Może ktoś wie ile kasy zdobył menager zatrudniony przez Związek do zdobywania sponsorów i jak długo pracował dla Związku?
[ Dodano: 2008-12-16, 09:18 ]
Ambitne plany zostały na papierze, jak widać. Przesiedziałem się kiedyś 4 godziny na ławeczce podczas obrad zarządu za zamkniętymi drzwiami (bo były ważniejsze sprawy). Poproszony zostałem o przedstawienie przez wiele tygodni przygotowywanego planu PR opartego na kontkretnych ustaleniach z redakcjami sportowymi. Niestety straciłem czas (pieniądze 400km w jedna stronę) . Niepoważni ludzie, niepoważna organizacja. Efekty widać. Bez urazy.

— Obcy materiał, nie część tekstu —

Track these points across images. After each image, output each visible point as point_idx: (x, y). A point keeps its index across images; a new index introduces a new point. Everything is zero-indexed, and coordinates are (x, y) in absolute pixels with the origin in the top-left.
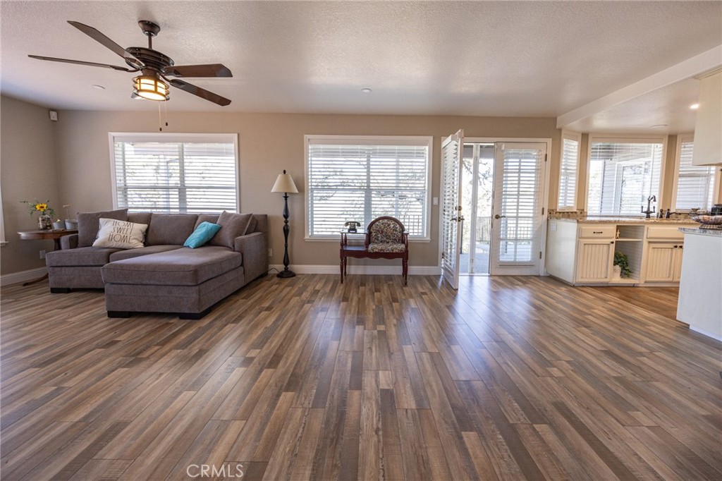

Niepoważni ludzie, niepoważna organizacja Jak tak możesz pisać... Przecież mają takie poważne marzenia... tfu ...założenia.
Każdy program to koncert życzeń i marzeń
My tu na dole - startujący lub nie, bawiący sie w zaprzęgi lub ci którzy baaardzo profesjonalnie podchodzą do do tej dyscypliny sportu - musimy liczyc tylko i wyłącznie na siebie, na zdobycie jakiegokolwiek dofinansowania we własnym zakresie ( to nasze dochody lub mali sponsorzy), a nie na związek!!
Wg mnie oczywiście
A ja tak trochę jak ten Filip z...
Jeżeli Szklarska Poręba ma nas głęboko w poważaniu to po jaką cholerę jest jej logo na mushingu. Trochę to chore, chyba że wykupili sobie miejsce jako reklamę, ale w to akurat wątpię.
A ja tak trochę jak ten Filip z...
Jeżeli Szklarska Poręba ma nas głęboko w poważaniu to po jaką cholerę jest jej logo na mushingu. Trochę to chore, chyba że wykupili sobie miejsce jako reklamę, ale w to akurat wątpię. a w dupie ma nas Szklarska Poręba czy nadlesnictwo i lasy państwowe ?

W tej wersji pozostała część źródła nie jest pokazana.